━━━━━ Input for this task

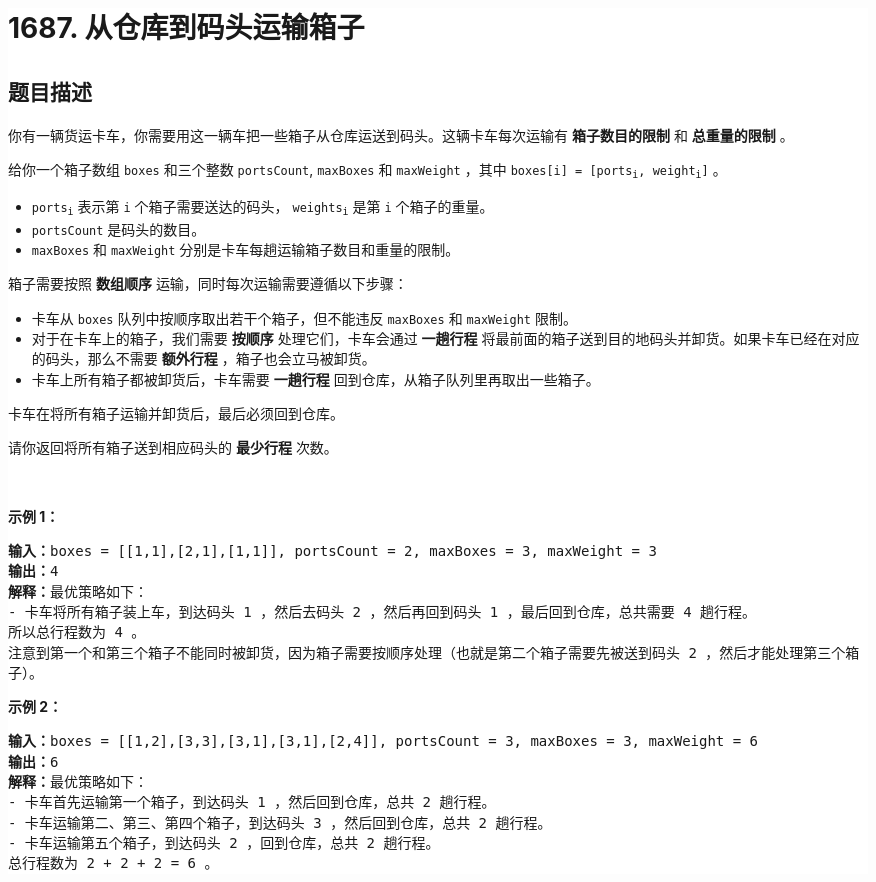 # 1687. 从仓库到码头运输箱子

## 题目描述

<p>你有一辆货运卡车，你需要用这一辆车把一些箱子从仓库运送到码头。这辆卡车每次运输有&nbsp;<strong>箱子数目的限制</strong>&nbsp;和 <strong>总重量的限制</strong>&nbsp;。</p>

<p>给你一个箱子数组&nbsp;<code>boxes</code>&nbsp;和三个整数 <code>portsCount</code>, <code>maxBoxes</code>&nbsp;和&nbsp;<code>maxWeight</code>&nbsp;，其中&nbsp;<code>boxes[i] = [ports<sub>​​i</sub>​, weight<sub>i</sub>]</code>&nbsp;。</p>

<ul>
	<li><code>ports<sub>​​i</sub></code>&nbsp;表示第&nbsp;<code>i</code>&nbsp;个箱子需要送达的码头，&nbsp;<code>weights<sub>i</sub></code>&nbsp;是第&nbsp;<code>i</code>&nbsp;个箱子的重量。</li>
	<li><code>portsCount</code>&nbsp;是码头的数目。</li>
	<li><code>maxBoxes</code> 和&nbsp;<code>maxWeight</code>&nbsp;分别是卡车每趟运输箱子数目和重量的限制。</li>
</ul>

<p>箱子需要按照 <strong>数组顺序</strong>&nbsp;运输，同时每次运输需要遵循以下步骤：</p>

<ul>
	<li>卡车从&nbsp;<code>boxes</code>&nbsp;队列中按顺序取出若干个箱子，但不能违反&nbsp;<code>maxBoxes</code> 和&nbsp;<code>maxWeight</code>&nbsp;限制。</li>
	<li>对于在卡车上的箱子，我们需要 <strong>按顺序</strong>&nbsp;处理它们，卡车会通过 <strong>一趟行程</strong>&nbsp;将最前面的箱子送到目的地码头并卸货。如果卡车已经在对应的码头，那么不需要 <strong>额外行程</strong>&nbsp;，箱子也会立马被卸货。</li>
	<li>卡车上所有箱子都被卸货后，卡车需要 <strong>一趟行程</strong>&nbsp;回到仓库，从箱子队列里再取出一些箱子。</li>
</ul>

<p>卡车在将所有箱子运输并卸货后，最后必须回到仓库。</p>

<p>请你返回将所有箱子送到相应码头的&nbsp;<b>最少行程</b>&nbsp;次数。</p>

<p>&nbsp;</p>

<p><strong>示例 1：</strong></p>

<pre>
<strong>输入：</strong>boxes = [[1,1],[2,1],[1,1]], portsCount = 2, maxBoxes = 3, maxWeight = 3
<b>输出：</b>4
<b>解释：</b>最优策略如下：
- 卡车将所有箱子装上车，到达码头 1 ，然后去码头 2 ，然后再回到码头 1 ，最后回到仓库，总共需要 4 趟行程。
所以总行程数为 4 。
注意到第一个和第三个箱子不能同时被卸货，因为箱子需要按顺序处理（也就是第二个箱子需要先被送到码头 2 ，然后才能处理第三个箱子）。
</pre>

<p><strong>示例 2：</strong></p>

<pre>
<b>输入：</b>boxes = [[1,2],[3,3],[3,1],[3,1],[2,4]], portsCount = 3, maxBoxes = 3, maxWeight = 6
<b>输出：</b>6
<b>解释：</b>最优策略如下：
- 卡车首先运输第一个箱子，到达码头 1 ，然后回到仓库，总共 2 趟行程。
- 卡车运输第二、第三、第四个箱子，到达码头 3 ，然后回到仓库，总共 2 趟行程。
- 卡车运输第五个箱子，到达码头 2 ，回到仓库，总共 2 趟行程。
总行程数为 2 + 2 + 2 = 6 。
</pre>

━━━━━━━━━━

▸ **Task**: Select every line in the items above that contains the string "一趟行程", and copy each one. Case counts.

▸ **Written response**:
	<li>对于在卡车上的箱子，我们需要 <strong>按顺序</strong>&nbsp;处理它们，卡车会通过 <strong>一趟行程</strong>&nbsp;将最前面的箱子送到目的地码头并卸货。如果卡车已经在对应的码头，那么不需要 <strong>额外行程</strong>&nbsp;，箱子也会立马被卸货。</li>
	<li>卡车上所有箱子都被卸货后，卡车需要 <strong>一趟行程</strong>&nbsp;回到仓库，从箱子队列里再取出一些箱子。</li>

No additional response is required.